Despite how much I enjoyed Orange is the New Black, I’m not sure that I left the show with a deeper understanding of the criminal justice system. The show does address recidivism, sexual abuse, homophobia, transphobia, racism, classism, solitary confinement, bureaucracy, arbitrary sentencing, and the privatization of prisonspublic policy that dictates that some individuals and businesses actually benefit from keeping the jails fullbut I already knew how fucked up the criminal justice system is. I already knew that minorities and the poor are disproportionately represented and that people like Piper are the exception. The show acknowledges that Piper, despite everything, is lucky. When Larry is pitching the story of his and Piper’s relationship to an Ira Glass-like public radio host, he replies that if his was going to do a story on prison, he’d talk to an inmate more representative of the prison population, and we know he’s talking about black and brown people, about poor people, about people who didn’t graduate from Smith and get involved in the drug trade because it seemed like a fun adventure.

I’m curious about how people whose lives are directly affected by the criminal justice system feel about OITNB. I’d ask but I don’t know anyone who’s been to federal prison, or even anyone with a close family member who has. This issue has come up several times in my many conversations about the show. Often, these conversations are about the scene where Taystee and Pousey mock white people. That scene is about us, my friends and family, the people who watch documentaries about the best sushi in the world and listen to NPR stories about hedge funds, and maybe speak with an unconscious snobbery. It was probably written by people like us, for that matter.

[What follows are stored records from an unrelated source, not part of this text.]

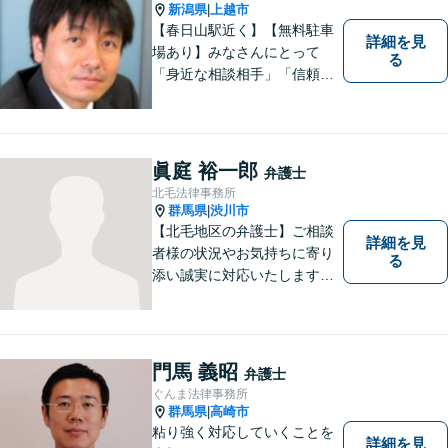
よう全力を尽くします。【法
新潟県
上越市
|
テラス利用可】
【春日山駅近く】【無料駐車
詳細を見
場あり】みなさんにとって
る
「身近な相談相手」「信頼で
きるパートナー」になりま
す。【地域に根ざした弁護
士】相談にいらっしゃるお一
人お一人の不安や悩みをしっ
眞庭 裕一郎
弁護士
かり受け止め、丁寧な対応を
北毛法律事務所
心がけます。お気軽にご相談
群馬県
渋川市
|
ください。
【北毛地区の弁護士】ご相談
詳細を見
者様の状況やお気持ちに寄り
る
添い誠実に対応いたします。
法律トラブルでお困りの方の
強い味方として丁寧に迅速に
対応します
門馬 義昭
弁護士
ぐんま法律事務所
群馬県
高崎市
|
粘り強く対応していくことを
詳細を見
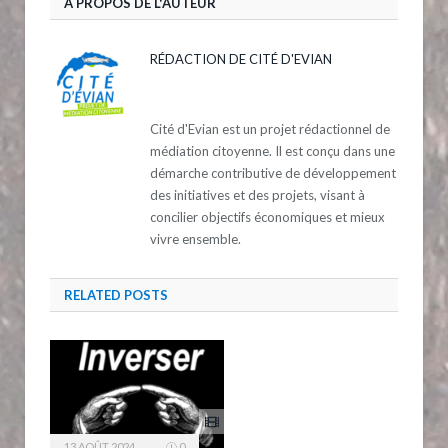
A PROPOS DE L'AUTEUR
RÉDACTION DE CITÉ D'EVIAN
Cité d'Evian est un projet rédactionnel de
médiation citoyenne. Il est conçu dans une
démarche contributive de développement
des initiatives et des projets, visant à
concilier objectifs économiques et mieux
vivre ensemble.
RELATED
POSTS
13 AOÛT 2024
0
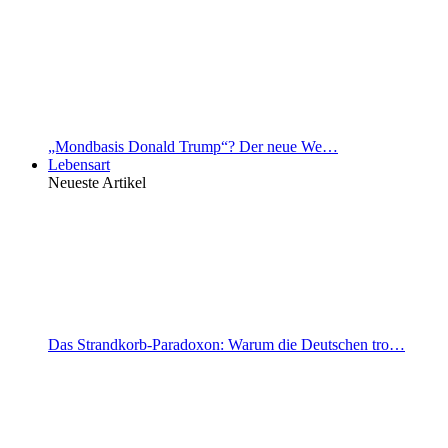
„Mondbasis Donald Trump“? Der neue We…
Lebensart
Neueste Artikel
Das Strandkorb-Paradoxon: Warum die Deutschen tro…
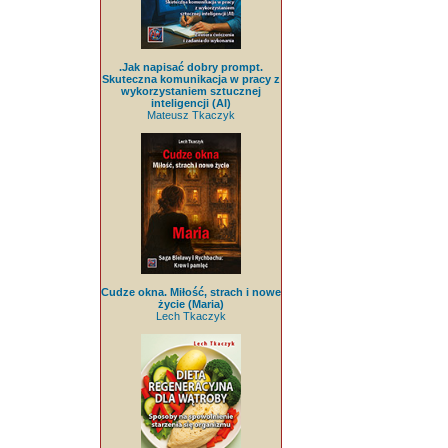
.Jak napisać dobry prompt.
Skuteczna komunikacja w pracy z
wykorzystaniem sztucznej
inteligencji (AI)
Mateusz Tkaczyk
Cudze okna. Miłość, strach i nowe
życie (Maria)
Lech Tkaczyk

After watching this scene, I was reminded of a black studies class I took in college. One class, the discussion was about stereotypes, and an African-American student said something about how white people smell like dogs when our hair is wet. All the white students were mystified. We smell like dogs when our hair is wet? None of us had heard this before, but the black students all agreed that, yes, we do. Afterwards, I asked my African-American friends if this were true, and they both looked at me oddly before verifying that this is a commonly held stereotype. That’s when I realized just how homogeneous the company I keep is: I didn’t even know the stereotypes of my own race. Orange is the New Black reminded me how separate we are: in most of American life, we are as divided as the prison cafeteriawhite people sharing a table with white people, black with black, poor with poor, rich with rich, gay with gay, and so on, our only interactions forced by commerce or work.

Orange is the New Black reflects this, and the inmates of different social strata, though connected, aren’t comfortably intertwined. I, like Piper, would be an unlikely inmate in federal prison, and I’m guessing most of the show’s fans would be as well. It’s hard to ignore that I identify most with the blonde, blue-eyed Smith graduate whose last words to her fiancé as turns herself in are, “Please keep my website updated”; the woman who goes to prison thinking she’s different than the people around her, superior, somehow, to Taystee and Crazy Eyes and all of the rest. But she’s not, and as Piper learns this about herself, I hope those of us binge watching at home will start to understand that we’re no different either.